Para la fantasía del espectador, los colores y las formas ofrecen una visión de un mundo fragmentado, pero no torturado, sino rico y gratamente acariciador de los sentidos. Podemos identificarnos –al contemplar la obra de Irujo– con las palabras de Thomas Crow: «Detrás de la pintura avanzada de occidente hay siempre un secreto, la sombra desconectada de una historia, una cuenta recuperable de situaciones y sensibilidades...»*
La misma dialéctica aparece como elemento expresivo entre lo suntuoso de la materia y la parquedad de la gama de color, rica en sí misma en matices. Al tiempo, Irujo utiliza un lenguaje de espacios abiertos que alberga una ruptura simbólica de límites, que crea una vorágine de ritmos en la que el centro y los extremos se muestran en constante diálogo de opuestos.
Lo cercano y lo lejano, lo real y lo irreal, lo concreto y abstracto, lo suntuoso y lo pobre, son los juegos dialécticos que con gran sabiduría técnica se nos ofrecen en esta obra como metáforas de lo cotidiano. Es, en suma, el eterno juego de dar y ocultar, pero ofrecido con un lenguaje actualizado y muy personal.

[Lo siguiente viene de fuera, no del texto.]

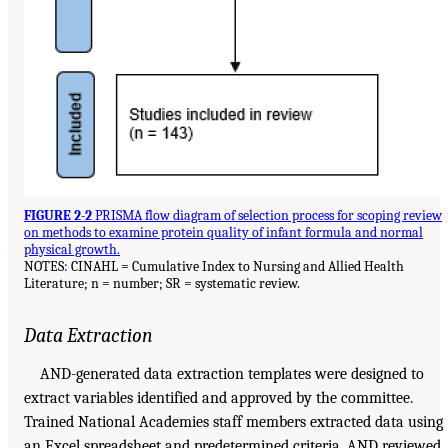
FIGURE 2-2
PRISMA flow diagram of selection process for scoping review
on methods to examine protein quality of infant formula and normal
physical growth.
NOTES: CINAHL = Cumulative Index to Nursing and Allied Health
Literature; n = number; SR = systematic review.
Data Extraction
AND-generated data extraction templates were designed to
extract variables identified and approved by the committee.
Trained National Academies staff members extracted data using
an Excel spreadsheet and predetermined criteria. AND reviewed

Una pintura intelectualmente exigente, en la que se va descubriendo un orden unificado dentro de un campo de complejas y desafiantes incidencias visuales, que dan principio a una forma de vida interior. Significados de un contexto artístico en crisis que nos presentan un mundo en el que el espectador se siente proyectado –desde un caos exterior– a una obra en la que se oferta un principio de sistematización actualizado por el propio impulso creativo y transgresor.